3/8/11

Keep Your Portions In Check!

Loosing weight is always challenging! You're working out and eating right... but nothing seems to work. In many cases, we're just plain eating too much! As children, we've been taught to "clean our plates," but as adults it's hard to decipher how much is too much. 

Studies conducted at the Cornell University Food and Brand Lab in New York indicate that people generally underestimate a meal's calories by about 20 percent--even as much as 50 percent after a tough workout, which means athletes often consume twice as much as they think they do. A 2005 study published in the Journal of the American Medical Association (JAMA) found that people typically eat 92 percent of any food they serve themselves! 

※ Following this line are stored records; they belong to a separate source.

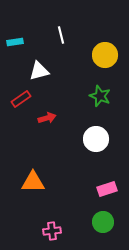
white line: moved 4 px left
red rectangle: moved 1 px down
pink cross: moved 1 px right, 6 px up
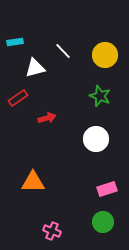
white line: moved 2 px right, 16 px down; rotated 30 degrees counterclockwise
white triangle: moved 4 px left, 3 px up
red rectangle: moved 3 px left, 1 px up
pink cross: rotated 30 degrees clockwise
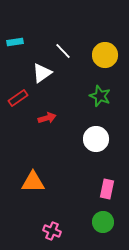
white triangle: moved 7 px right, 5 px down; rotated 20 degrees counterclockwise
pink rectangle: rotated 60 degrees counterclockwise
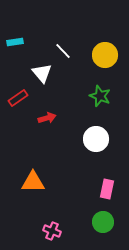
white triangle: rotated 35 degrees counterclockwise
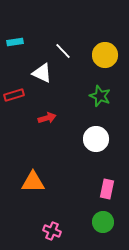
white triangle: rotated 25 degrees counterclockwise
red rectangle: moved 4 px left, 3 px up; rotated 18 degrees clockwise
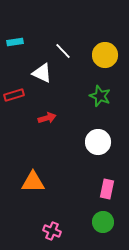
white circle: moved 2 px right, 3 px down
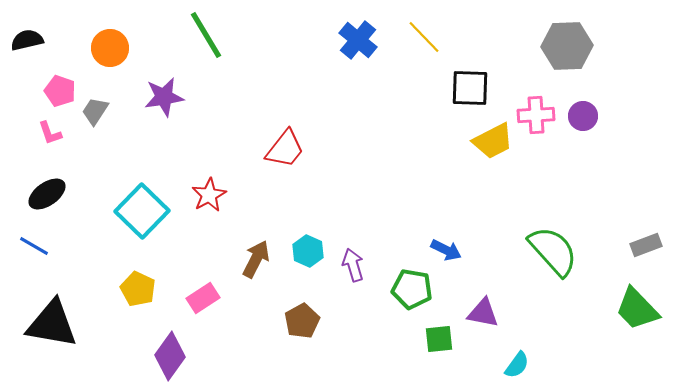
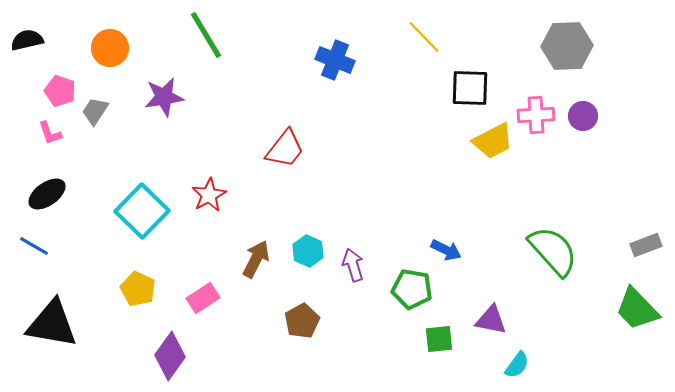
blue cross: moved 23 px left, 20 px down; rotated 18 degrees counterclockwise
purple triangle: moved 8 px right, 7 px down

Here are a few strategies for curbing those excessive portions before they slow you down.

Add It Up
Spend a week writing down everything you eat--it's the best way to evaluate what and how much you consume. It also lets you identify troublesome patterns: You may not realize how much snacking you do until you see it on paper. Says Coleman, "People are often surprised by what they see."

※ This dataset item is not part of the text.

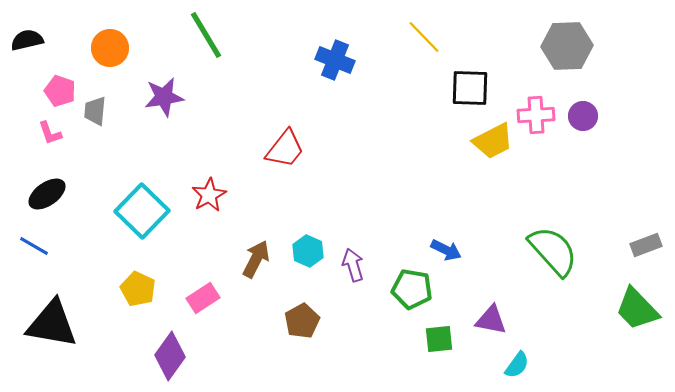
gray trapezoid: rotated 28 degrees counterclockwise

Don't Overeat Healthy Foods
We often think "healthy" foods are fine no matter the serving size. But cheese and nuts, though highly nutritious, are highly caloric, too. Pasta and bread portions are also worth watching. "Athletes think they can eat carbs with impunity," Coleman says. "But eating massive quantities of even low-fat foods can pile on the pounds." Vegetables are the exception: Eating lots of spinach, peppers and carrots won't spike your calorie count--as long as you don't drown them in fatty dressing.

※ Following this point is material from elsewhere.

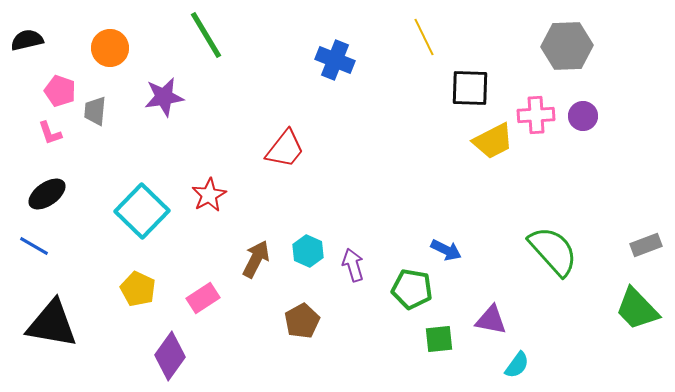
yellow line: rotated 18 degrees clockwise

Eat Now, Before It's Too Late
Never skip breakfast. Without it, your blood sugar plummets come afternoon, inducing a raging hunger that makes it hard to moderate portion sizes. The same thing happens when you head out for a workout after eating little throughout the day: "Recovery eating" becomes a pig-out. Eat early to avoid overindulging later.

Make Foods Look Bigger
Portion out foods, even snacks such as pretzels. "You lose touch with what you're eating if your hand's disappearing into a bag," explains Coleman. Transfer snacks to a smaller baggie, and eat meals on small plates. The 2005 JAMA study also found that people ate 56 percent more when they served meals in large bowls, because big dishes make generous portions appear smaller. If you reduce your dish's real estate you can't inflate your portions.

Eye Up Your Food
Weighing and measuring food is a sure way to monitor portion sizes, but it isn't always practical. Use these equations recommended by the USDA to estimate portions.
1 deck of cards = 3 ounces meat, fish or poultry or one slice of bread
1 Ping-Pong ball = 2 tablespoons peanut butter or 1 ounce nuts
4 stacked dice = 1.5 ounces cheese
1 die = 1 teaspoon butter or margarine
1 baseball = 1 cup cooked rice or pasta
1/2 baseball = 1/2 cup ice cream



Remember to take it one day at a time- and celebrate the small stuff!